Is presidentialist democracy failing?

     

Perplexed by today’s turbulent American political scene? Not to worry: A distinguished political scientist wrote an essay 26 years ago that anticipated our predicament with eerie explanatory power. The only downside is that its author specialized in the causes of democratic collapse, The Washington Post’s Charles Lane writes.

The Perils of Presidentialism,” by Yale University’s Juan J. Linz, compared the Westminster-style parliamentary system with “presidentialist” systems that divide executive and legislative power between separately elected presidents and assemblies. The former were inherently more stable than the latter, he concluded [writing in the National Endowment for Democracy’s Journal of Democracy]:

This was an unlikely argument for an academic in the United States — a presidentialist nation deeply attached to separation of powers as a constitutional principle and equally confident of its political stability.

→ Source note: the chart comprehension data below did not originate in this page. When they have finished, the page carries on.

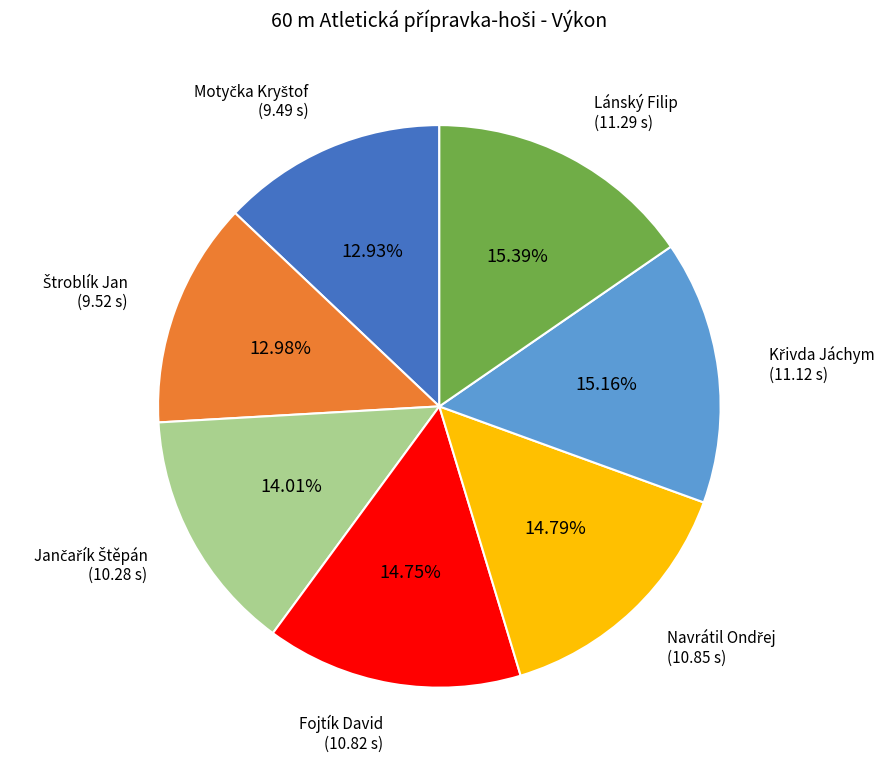

Is there any slice that represents more than half of the pie?

No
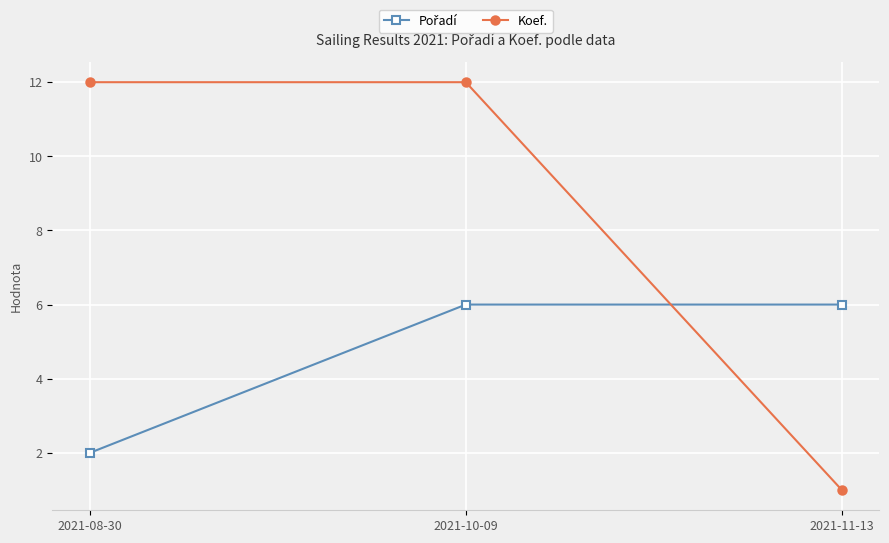

What is the total value across all series at 2021-08-30?

14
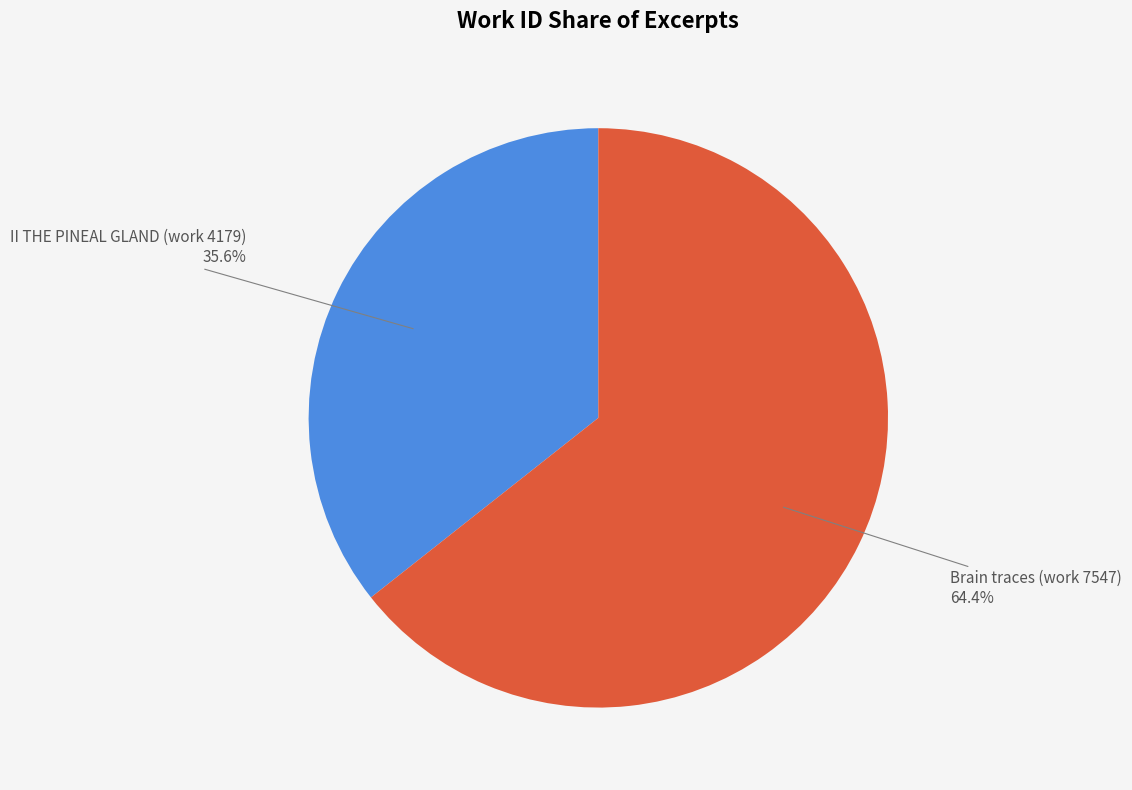

To the nearest percent, what is the difference between the II THE PINEAL GLAND (work 4179) and Brain traces (work 7547) slice percentages?

29%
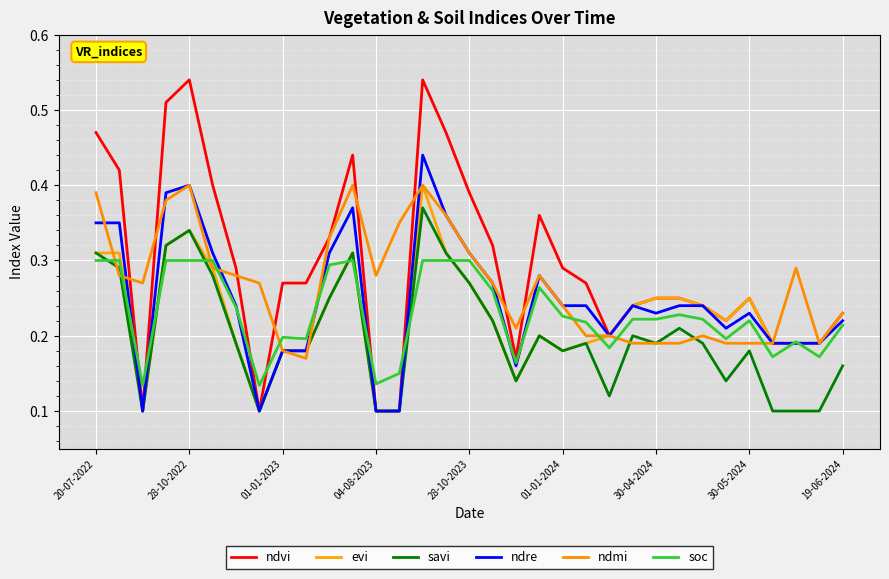

What is the highest value of the ndmi series?

0.4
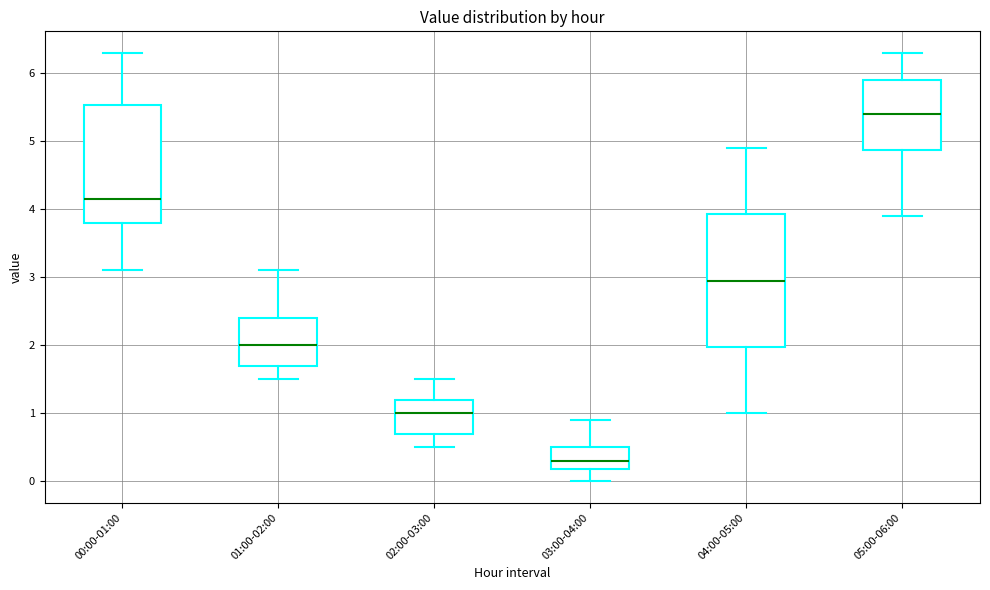

Which box has the lowest median line?

03:00-04:00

Yet Linz, a Spaniard, had closely studied his native country’s 20th-century journey from democracy to dictatorship and back again, as well as the chronically unstable presidential systems of Spain’s former colonies in Latin America.

Drawing on that history, Linz identified comparative disadvantages of “presidentialist” democracy. The fundamental one: Whereas a prime minister owes his power to the same majority that produces parliament, the president and legislature in a presidentialist democracy can both claim to represent the national majority, a source of competition that can spawn conflict, even chaos, when rival parties control the two branches.